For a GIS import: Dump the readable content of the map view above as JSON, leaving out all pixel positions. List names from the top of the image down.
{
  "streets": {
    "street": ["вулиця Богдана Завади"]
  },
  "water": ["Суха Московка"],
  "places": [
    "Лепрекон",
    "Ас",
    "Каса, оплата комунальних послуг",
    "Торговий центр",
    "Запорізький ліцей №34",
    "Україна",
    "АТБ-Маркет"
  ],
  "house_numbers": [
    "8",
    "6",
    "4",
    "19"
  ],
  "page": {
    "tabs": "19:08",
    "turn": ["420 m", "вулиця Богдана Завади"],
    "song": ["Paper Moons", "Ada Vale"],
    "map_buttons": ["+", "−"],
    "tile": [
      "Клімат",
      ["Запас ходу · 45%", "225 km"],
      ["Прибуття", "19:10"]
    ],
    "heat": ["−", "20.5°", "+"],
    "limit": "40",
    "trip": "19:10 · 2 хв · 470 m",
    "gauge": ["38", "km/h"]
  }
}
# # # # # # #
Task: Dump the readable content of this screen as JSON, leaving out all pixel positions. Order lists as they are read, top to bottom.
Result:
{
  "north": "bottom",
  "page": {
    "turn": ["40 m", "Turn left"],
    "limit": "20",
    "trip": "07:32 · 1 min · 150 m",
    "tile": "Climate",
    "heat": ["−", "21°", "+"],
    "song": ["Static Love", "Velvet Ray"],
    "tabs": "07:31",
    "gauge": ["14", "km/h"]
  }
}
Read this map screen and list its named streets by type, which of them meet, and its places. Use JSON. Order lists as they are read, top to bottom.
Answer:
# # # # # # #
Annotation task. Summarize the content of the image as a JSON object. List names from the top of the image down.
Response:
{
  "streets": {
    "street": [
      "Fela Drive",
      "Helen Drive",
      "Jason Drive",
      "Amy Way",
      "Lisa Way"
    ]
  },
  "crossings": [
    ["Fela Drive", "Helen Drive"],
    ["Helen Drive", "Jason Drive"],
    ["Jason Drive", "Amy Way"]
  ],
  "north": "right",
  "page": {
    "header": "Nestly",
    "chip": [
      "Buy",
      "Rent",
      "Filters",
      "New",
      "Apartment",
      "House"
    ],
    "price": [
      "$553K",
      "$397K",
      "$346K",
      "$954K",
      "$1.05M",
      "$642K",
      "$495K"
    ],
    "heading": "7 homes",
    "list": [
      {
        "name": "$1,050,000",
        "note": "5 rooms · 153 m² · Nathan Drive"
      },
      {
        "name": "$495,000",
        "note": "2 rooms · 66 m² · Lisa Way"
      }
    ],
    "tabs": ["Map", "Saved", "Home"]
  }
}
# # # # # # #
▸ TO DO: Pick every line from the listing holding the string "screen", and copy it.

▸ EXERCISE OUTPUT:
Task: Dump the readable content of this screen as JSON, leaving out all pixel positions. Order lists as they are read, top to bottom.
Read this map screen and list its named streets by type, which of them meet, and its places. Use JSON. Order lists as they are read, top to bottom.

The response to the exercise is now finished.